6 Tahun Vonis MA Tak Dieksekusi, Silfester Matutina Masih Bebas Jadi Komisaris BUMN: Publik Pertanyakan Integritas Hukum dan Presiden

Admin RedMOL
0



Jakarta, [RedmolId],22/9/2025 (https://wwRedmol.id) – Putusan Mahkamah Agung (MA) Nomor 287 K/Pid/2019 yang menjatuhkan hukuman penjara 1 tahun 6 bulan kepada Silfester Matutina sejak 20 Mei 2019, hingga kini belum juga dieksekusi. Fakta ini mengejutkan, sebab lebih dari enam tahun berlalu, terpidana bukan hanya bebas berkeliaran, melainkan sempat diangkat menjadi Komisaris PT Rajawali Nusantara Indonesia (ID Food) oleh Menteri BUMN saat itu, Erick Thohir.

Situasi tersebut memunculkan pertanyaan besar: bagaimana mungkin seorang terpidana bisa duduk di kursi strategis BUMN tanpa ada eksekusi hukum? Publik menilai, ini bukan sekadar kelalaian teknis, tetapi pelecehan terhadap sistem hukum negara.

Awal September 2025, Kejaksaan Agung (Kejagung) akhirnya memerintahkan Kejari Jakarta Selatan untuk mengeksekusi vonis. Namun upaya itu kembali gagal dengan alasan klasik: sakit, hilang, hingga keberadaan yang tak jelas. Dalih serupa pernah disampaikan pada 2019 lalu, ditambah alasan pandemi Covid-19, seperti yang pernah diungkap mantan Kajari Jaksel, Anang Supriatna. Ironisnya, kini Anang menjabat sebagai Kepala Pusat Penerangan Hukum Kejagung, namun kasus ini justru makin gelap, bukan terang.

Kuat dugaan publik, ada kepentingan politik yang melindungi Silfester. Sebagai Ketua Umum Solidaritas Merah Putih (Solmet), ia dikenal sebagai pendukung garis keras Presiden Joko Widodo. Perlindungan politik ini disebut-sebut menjadi alasan mengapa eksekusi hukum terhadapnya tak pernah tuntas. “Jangan-jangan keberadaannya kini lebih aman disembunyikan, bukan di penjara, melainkan di lingkaran kekuasaan,” sindir seorang aktivis hukum.

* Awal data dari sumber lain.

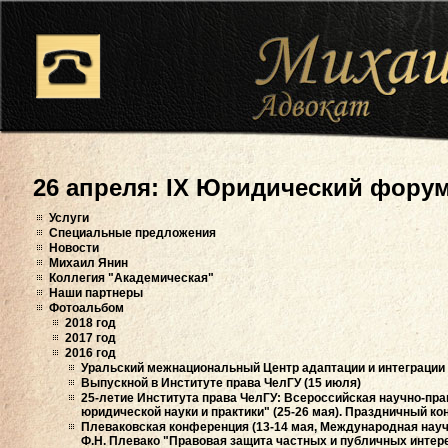
26 апреля: IX Юридический форум
Услуги
Специальные предложения
Новости
Михаил Янин
Коллегия "Академическая"
Наши партнеры
Фотоальбом
2018 год
2017 год
2016 год
Уральский межнациональный Центр адаптации и интеграции 
Выпускной в Институте права ЧелГУ (15 июля)
25-летие Института права ЧелГУ: Всероссийская научно-пра
юридической науки и практики" (25-26 мая). Праздничный кон
Плеваковская конференция (13-14 мая, Международная нау
Ф.Н. Плевако "Правовая защита частных и публичных интер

Kritik tajam pun mengemuka. Kasus Silfester hanya satu dari sekian banyak potret rapuhnya hukum di Indonesia, sejajar dengan kontroversi ijazah palsu Jokowi, tragedi KM 50, praktik nepotisme, dugaan korupsi, hingga kecurangan pemilu. Publik menilai, Indonesia memang disebut negara hukum (*rechtsstaat*), namun praktiknya lebih menyerupai negara kekuasaan (*machtsstaat*).

Jika pola ini dibiarkan, konsekuensinya serius. Jaksa Agung ST Burhanudin dinilai gagal menegakkan hukum, bahkan dicap sebagai “Jaksa Agung cemen.” Lebih jauh, Presiden Prabowo Gibran juga berpotensi terseret dalam dosa politik berjamaah bila tetap membiarkan kasus ini berlarut-larut.

Opsi yang dinilai paling sehat: segera tangkap dan penjarakan Silfester Matutina, atau copot Jaksa Agung. Bila keduanya tak dilakukan, tekanan publik bisa mengarah pada Presiden Prabowo sendiri. Pasal 7A UUD 1945 memberi ruang pemakzulan apabila presiden dinilai melanggar konstitusi dan melecehkan hukum.

“Negara ini tidak butuh presiden dan jaksa agung yang cemen. Jika hukum terus diperjualbelikan demi kepentingan politik, maka kepercayaan rakyat pada negara akan runtuh total,” tegas seorang pakar tata negara.